Thanks Omar for your great work so far! I like what you have proposed as the default parameter values. For now we can just use that and maybe have some primitive way for users to customize these constants (later on we can think about ability to customize component types and associated params). The deletion time of 2 days works, I don't think I've yet come across a GTFS feed that has a service day longer than 30 hours, so even that might be sufficient as well, though 2 days is definitely safer.

A couple of things regarding the input/outputs:

omar-kabbani commented 8 months ago

I see I see Okay I updated the script to fix that

For your second point, yeah I am averaging the difference of arrival time at next station and departure time at current station for the station pairs for all trips (you can double check the numbers here https://github.com/spur-sim/spur/issues/27#issuecomment-2016908486 and see if that's what you had in mind)

For your third point - that one's on me - I think I brainlessly entered these times, but you're right, the first departure time for trip2 should be after the last arrival time for trip1!

Will keep working on this next week and will keep you posted

omar-kabbani commented 6 months ago

Check out PR https://github.com/spur-sim/spur/pull/71 !

wklumpen commented 5 months ago

So - I think there's a few things that make GTFS especially tricky. One of them is bundling into tours, as tours require that the last component of tour n is the first component of tour n+1. To do this properly you'd have to make some assumptions about layovers, etc.

First, I think @peterlai1 is right about the block IDs being useful for tours, but they are not required for basic GTFS. So with that in mind I'm going to suggest a very simple approach that makes one big simplification: Each trip is run by a distinct vehicle. That is, each trip on a route is its own tour.

My thinking of the logic is this: Build the graph first, using route.txt to identify rail routes (allow folks to filter as needed), then identify all trips.txt using that route, and then use stop_times.txt to build the components network assuming a bi-drecitonal graph. If a stop_id_1 to stop_id_2 link exists already it won't get duplicated. Once the graph is built we can dump the components back into JSON just by iterating through the edges.
========================
_PROBLEM SET_.
[1] According to the GTFS thread, what single simplification does wklumpen propose for bundling trips into tours?
[2] Reproduce the records word for word, starting with their first line and going on through the line with "promoted on, the".
The GTFS thread and the records are unrelated and should be treated separately.
========================
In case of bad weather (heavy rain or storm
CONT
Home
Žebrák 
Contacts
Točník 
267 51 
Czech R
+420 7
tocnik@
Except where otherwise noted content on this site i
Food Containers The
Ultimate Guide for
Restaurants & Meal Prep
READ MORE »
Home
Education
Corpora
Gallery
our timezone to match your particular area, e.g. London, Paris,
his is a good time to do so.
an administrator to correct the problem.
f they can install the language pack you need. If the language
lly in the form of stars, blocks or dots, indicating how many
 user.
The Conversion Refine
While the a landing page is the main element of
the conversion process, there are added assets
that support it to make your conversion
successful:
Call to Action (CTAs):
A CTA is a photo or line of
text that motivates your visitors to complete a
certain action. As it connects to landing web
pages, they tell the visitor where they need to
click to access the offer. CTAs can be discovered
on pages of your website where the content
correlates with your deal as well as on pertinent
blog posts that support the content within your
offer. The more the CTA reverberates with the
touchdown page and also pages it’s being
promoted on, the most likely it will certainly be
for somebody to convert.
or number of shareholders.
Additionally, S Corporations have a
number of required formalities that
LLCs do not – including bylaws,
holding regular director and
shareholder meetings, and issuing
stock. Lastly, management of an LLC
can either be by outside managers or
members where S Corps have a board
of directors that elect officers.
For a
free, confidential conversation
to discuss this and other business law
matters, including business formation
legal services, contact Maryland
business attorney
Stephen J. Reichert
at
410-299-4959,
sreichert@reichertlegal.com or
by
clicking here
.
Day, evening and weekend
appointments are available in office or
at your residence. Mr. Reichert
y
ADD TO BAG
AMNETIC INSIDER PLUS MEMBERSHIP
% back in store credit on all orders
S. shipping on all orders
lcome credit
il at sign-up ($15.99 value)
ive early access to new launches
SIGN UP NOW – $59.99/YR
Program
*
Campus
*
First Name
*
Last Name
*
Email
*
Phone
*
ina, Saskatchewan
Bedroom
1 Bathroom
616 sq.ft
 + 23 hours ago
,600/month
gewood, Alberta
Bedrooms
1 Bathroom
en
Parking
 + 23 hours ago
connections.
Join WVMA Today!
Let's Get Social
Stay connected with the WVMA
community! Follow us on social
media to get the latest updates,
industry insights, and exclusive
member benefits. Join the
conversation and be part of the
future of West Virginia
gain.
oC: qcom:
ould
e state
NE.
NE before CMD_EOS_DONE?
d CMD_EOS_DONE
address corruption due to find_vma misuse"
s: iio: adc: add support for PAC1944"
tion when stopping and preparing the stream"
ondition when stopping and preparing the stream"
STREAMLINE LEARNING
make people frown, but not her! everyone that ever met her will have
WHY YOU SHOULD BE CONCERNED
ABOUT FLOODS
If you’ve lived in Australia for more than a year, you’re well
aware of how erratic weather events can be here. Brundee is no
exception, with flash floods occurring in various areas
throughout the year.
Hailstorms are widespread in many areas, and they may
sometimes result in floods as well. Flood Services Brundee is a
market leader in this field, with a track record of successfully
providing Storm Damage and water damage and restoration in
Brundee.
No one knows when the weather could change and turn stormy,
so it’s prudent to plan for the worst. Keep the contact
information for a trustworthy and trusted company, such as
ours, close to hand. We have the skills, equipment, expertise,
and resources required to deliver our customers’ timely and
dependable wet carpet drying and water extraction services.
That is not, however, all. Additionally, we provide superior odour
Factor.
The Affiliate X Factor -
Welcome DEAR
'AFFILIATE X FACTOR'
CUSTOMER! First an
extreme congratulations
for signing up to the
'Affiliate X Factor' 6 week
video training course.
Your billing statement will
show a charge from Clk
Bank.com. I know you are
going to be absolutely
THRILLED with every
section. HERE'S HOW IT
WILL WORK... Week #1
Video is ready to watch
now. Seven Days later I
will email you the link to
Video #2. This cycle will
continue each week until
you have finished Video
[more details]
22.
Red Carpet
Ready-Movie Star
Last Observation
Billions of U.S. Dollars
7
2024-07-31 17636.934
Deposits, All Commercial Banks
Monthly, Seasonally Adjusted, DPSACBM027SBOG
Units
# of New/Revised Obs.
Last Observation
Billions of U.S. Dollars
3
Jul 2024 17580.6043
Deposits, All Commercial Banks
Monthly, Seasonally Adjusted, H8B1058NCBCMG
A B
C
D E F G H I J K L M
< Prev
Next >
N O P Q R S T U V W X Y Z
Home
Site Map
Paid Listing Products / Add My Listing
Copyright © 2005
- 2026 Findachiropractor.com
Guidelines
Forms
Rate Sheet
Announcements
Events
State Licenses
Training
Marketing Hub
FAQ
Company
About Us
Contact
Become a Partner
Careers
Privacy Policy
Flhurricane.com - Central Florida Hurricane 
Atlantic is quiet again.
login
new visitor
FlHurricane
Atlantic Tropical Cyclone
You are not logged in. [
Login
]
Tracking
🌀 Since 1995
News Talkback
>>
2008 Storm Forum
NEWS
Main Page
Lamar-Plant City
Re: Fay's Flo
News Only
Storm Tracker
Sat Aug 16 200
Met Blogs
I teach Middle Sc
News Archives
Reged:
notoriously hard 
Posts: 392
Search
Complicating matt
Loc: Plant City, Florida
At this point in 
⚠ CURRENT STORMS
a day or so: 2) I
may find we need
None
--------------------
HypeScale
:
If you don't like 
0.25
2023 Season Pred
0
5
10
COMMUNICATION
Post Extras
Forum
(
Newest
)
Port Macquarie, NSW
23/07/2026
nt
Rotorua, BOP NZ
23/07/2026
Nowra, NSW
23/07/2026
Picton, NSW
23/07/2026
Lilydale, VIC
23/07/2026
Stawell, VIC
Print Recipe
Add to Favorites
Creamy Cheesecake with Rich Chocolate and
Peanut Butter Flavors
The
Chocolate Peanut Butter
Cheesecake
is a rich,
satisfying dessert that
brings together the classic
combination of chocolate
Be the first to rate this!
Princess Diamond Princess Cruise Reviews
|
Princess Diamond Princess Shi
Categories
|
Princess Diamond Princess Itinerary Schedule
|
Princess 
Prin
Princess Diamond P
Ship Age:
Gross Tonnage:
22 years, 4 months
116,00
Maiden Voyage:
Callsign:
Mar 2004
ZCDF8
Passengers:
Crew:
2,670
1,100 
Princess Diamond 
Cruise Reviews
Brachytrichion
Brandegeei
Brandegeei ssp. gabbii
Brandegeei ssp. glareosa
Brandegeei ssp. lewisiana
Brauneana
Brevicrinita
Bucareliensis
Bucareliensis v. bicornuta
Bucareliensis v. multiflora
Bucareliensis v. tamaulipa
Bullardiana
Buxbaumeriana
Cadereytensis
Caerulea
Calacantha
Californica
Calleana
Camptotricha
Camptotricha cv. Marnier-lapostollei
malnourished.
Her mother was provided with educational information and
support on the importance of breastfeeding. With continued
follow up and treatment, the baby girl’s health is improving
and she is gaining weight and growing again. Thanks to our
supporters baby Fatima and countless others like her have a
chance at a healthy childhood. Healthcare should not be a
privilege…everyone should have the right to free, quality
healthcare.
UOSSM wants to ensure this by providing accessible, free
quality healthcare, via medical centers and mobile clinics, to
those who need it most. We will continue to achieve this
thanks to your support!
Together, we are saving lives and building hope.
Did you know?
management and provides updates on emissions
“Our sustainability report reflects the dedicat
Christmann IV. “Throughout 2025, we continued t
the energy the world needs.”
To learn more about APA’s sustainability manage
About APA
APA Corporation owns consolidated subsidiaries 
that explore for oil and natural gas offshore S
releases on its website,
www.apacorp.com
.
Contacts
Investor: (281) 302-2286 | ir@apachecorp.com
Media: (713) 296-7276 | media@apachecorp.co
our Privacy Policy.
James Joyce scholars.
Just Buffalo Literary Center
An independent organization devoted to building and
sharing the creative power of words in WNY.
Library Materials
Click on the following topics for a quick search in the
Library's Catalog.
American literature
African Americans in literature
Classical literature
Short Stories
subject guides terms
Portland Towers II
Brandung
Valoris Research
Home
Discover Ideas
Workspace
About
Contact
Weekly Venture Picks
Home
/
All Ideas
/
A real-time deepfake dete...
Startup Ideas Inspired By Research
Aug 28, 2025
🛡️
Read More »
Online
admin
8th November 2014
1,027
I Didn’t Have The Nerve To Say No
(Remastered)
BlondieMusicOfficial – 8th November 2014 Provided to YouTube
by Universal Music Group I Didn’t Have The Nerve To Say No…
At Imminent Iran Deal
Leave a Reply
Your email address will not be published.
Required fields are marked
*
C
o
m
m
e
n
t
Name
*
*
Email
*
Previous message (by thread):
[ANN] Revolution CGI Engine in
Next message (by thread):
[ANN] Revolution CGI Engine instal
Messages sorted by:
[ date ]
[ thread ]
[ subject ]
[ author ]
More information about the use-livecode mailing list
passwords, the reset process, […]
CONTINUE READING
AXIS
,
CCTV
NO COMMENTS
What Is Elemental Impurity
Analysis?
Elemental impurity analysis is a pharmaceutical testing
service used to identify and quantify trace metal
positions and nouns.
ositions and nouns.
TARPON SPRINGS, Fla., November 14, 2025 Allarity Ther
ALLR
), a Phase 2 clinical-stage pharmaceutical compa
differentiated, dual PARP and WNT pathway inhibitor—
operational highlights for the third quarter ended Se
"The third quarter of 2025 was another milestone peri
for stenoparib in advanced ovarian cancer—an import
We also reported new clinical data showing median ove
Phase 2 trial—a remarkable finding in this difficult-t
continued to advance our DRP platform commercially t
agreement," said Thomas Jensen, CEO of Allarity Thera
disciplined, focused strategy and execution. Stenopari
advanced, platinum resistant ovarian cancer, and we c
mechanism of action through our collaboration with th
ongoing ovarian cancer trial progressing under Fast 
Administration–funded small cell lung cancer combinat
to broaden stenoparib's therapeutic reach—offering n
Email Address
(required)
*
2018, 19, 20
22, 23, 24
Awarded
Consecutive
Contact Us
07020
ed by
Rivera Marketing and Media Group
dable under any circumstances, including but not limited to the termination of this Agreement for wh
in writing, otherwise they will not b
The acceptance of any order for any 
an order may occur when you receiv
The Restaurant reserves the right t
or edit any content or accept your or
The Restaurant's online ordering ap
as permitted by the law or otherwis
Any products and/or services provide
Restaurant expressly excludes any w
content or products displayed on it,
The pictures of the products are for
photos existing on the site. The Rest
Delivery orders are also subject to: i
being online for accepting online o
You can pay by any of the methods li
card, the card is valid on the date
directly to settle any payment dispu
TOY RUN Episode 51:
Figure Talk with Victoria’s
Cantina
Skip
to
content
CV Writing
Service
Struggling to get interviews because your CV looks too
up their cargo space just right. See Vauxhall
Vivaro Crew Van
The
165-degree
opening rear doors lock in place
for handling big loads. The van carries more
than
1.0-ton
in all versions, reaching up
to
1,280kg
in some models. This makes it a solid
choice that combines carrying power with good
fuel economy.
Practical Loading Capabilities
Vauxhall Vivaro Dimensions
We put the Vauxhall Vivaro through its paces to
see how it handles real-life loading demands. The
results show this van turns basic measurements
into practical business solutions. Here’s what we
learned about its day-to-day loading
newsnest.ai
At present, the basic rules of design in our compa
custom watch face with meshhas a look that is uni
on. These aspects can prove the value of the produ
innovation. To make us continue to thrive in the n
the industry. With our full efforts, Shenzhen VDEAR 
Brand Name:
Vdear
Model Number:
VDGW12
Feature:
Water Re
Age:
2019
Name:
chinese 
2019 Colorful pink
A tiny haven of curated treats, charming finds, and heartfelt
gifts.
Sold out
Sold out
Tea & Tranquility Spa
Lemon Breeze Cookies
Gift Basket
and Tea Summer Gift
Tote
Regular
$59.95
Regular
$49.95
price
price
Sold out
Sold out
========================
_SOLUTIONS BELOW_.
[1] Each trip is run by a distinct vehicle, so each trip on a route is its own tour.

[2]
In case of bad weather (heavy rain or storm
CONT
Home
Žebrák 
Contacts
Točník 
267 51 
Czech R
+420 7
tocnik@
Except where otherwise noted content on this site i
Food Containers The
Ultimate Guide for
Restaurants & Meal Prep
READ MORE »
Home
Education
Corpora
Gallery
our timezone to match your particular area, e.g. London, Paris,
his is a good time to do so.
an administrator to correct the problem.
f they can install the language pack you need. If the language
lly in the form of stars, blocks or dots, indicating how many
 user.
The Conversion Refine
While the a landing page is the main element of
the conversion process, there are added assets
that support it to make your conversion
successful:
Call to Action (CTAs):
A CTA is a photo or line of
text that motivates your visitors to complete a
certain action. As it connects to landing web
pages, they tell the visitor where they need to
click to access the offer. CTAs can be discovered
on pages of your website where the content
correlates with your deal as well as on pertinent
blog posts that support the content within your
offer. The more the CTA reverberates with the
touchdown page and also pages it’s being
promoted on, the most likely it will certainly be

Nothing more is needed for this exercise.